Wie viele Menschen in Deutschland nutzen die Beihilfe zum Suizid?
Anfang dieses Jahres stellten die "Deutsche Gesellschaft für Humanes Sterben", "Dignitas Deutschland" und "Sterbehilfe Deutschland" ihre Zahlen für das Jahr 2021 vor. Die Sterbehilfe-Organisationen halfen bei fast 350 Suiziden, berichtete die "Tagesschau". Der Verein "Sterbehilfe Deutschland" verzeichnete demnach einen starken Mitgliederanstieg. 2020, im Jahr der Urteilsverkündung aus Karlsruhe, war die Mitgliederzahl bereits auf 664 gestiegen. Im vergangenen Jahr verdoppelte sie sich dann auf 1201. Viele Menschen sind in den Sterbehilfe-Vereinen jedoch Mitglied, ohne deren Angebot tatsächlich zu nutzen.
Beratungen im Bundestag: Welche Regelungen könnten in Deutschland kommen?
Das Urteil des Bundesverfassungsgericht ist bald zweieinhalb Jahre alt. Die alte Regierung hatte es in der vergangenen Legislaturperiode jedoch versäumt, ein entsprechendes Regelwerk aufzustellen.
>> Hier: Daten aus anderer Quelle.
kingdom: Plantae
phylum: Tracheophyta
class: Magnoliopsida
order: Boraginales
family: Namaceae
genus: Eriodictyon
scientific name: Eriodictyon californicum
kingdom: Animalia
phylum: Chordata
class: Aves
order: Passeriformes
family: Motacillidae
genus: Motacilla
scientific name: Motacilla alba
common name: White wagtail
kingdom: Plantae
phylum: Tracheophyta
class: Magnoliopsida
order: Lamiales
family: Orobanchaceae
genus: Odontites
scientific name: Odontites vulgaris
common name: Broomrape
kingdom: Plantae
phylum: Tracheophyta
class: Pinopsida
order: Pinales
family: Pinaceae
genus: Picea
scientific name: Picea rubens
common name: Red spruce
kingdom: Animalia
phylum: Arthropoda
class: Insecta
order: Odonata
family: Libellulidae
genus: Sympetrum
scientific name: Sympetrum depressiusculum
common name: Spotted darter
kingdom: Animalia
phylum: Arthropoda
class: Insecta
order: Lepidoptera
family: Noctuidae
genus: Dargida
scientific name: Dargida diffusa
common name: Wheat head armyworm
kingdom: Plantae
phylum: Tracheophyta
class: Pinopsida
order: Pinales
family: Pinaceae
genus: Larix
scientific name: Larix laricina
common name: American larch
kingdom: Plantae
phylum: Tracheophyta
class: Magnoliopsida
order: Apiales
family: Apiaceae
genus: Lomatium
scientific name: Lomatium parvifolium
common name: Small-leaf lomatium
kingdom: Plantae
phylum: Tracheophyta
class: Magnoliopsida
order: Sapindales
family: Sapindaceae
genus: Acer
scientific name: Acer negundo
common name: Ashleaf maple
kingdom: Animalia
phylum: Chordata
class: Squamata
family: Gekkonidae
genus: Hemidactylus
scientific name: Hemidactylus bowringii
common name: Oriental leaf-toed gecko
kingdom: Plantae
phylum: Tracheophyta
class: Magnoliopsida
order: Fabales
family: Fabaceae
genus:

Dabei schrieben die Karlsruher Richter, dass dem Gesetzgeber in Bezug auf die organisierte Suizidhilfe ein breites Spektrum an Möglichkeiten offenstehe, beispielsweise gesetzlich festgeschriebene Aufklärungs- und Wartepflichten. Im Koalitionsvertrag der Ampel-Regierung steht dazu gerade mal ein Satz: "Wir begrüßen, wenn durch zeitnahe fraktionsübergreifende Anträge das Thema Sterbehilfe einer Entscheidung zugeführt wird."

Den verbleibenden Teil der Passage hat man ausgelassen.